(Stored data)
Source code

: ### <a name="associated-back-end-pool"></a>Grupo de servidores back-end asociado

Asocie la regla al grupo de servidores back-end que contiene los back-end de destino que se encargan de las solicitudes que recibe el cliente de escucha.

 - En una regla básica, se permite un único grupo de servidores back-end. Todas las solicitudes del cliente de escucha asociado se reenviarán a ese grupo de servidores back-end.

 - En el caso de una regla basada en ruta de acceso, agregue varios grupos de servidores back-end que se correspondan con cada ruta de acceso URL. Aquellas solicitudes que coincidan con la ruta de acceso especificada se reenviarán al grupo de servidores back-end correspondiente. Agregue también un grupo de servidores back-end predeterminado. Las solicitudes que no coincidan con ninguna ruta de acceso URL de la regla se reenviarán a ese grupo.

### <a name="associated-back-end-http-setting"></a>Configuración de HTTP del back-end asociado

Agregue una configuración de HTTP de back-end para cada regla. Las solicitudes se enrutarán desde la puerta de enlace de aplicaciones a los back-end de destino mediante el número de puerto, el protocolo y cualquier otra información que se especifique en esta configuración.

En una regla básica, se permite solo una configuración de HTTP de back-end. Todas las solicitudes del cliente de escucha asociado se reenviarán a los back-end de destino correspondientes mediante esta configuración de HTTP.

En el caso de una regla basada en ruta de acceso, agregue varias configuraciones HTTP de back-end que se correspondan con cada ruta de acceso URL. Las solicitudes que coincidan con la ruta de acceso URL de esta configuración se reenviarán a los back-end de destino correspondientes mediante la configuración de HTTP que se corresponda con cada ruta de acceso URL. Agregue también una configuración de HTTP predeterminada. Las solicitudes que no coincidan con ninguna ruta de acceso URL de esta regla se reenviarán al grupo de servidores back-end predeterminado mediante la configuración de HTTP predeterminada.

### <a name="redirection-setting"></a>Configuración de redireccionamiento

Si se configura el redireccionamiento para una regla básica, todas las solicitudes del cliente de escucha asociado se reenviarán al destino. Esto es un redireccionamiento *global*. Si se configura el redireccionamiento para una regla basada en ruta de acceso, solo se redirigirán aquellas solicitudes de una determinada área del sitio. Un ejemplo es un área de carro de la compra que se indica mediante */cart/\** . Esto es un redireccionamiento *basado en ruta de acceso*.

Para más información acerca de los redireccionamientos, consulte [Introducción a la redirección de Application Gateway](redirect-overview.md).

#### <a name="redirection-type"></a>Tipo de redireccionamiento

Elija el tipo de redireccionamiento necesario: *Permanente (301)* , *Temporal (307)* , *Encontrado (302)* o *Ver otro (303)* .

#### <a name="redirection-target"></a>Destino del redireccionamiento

Task to carry out
Could you tally the lines in the data that contain the string "associated" and answer with the number alone?

Output of the exercise
2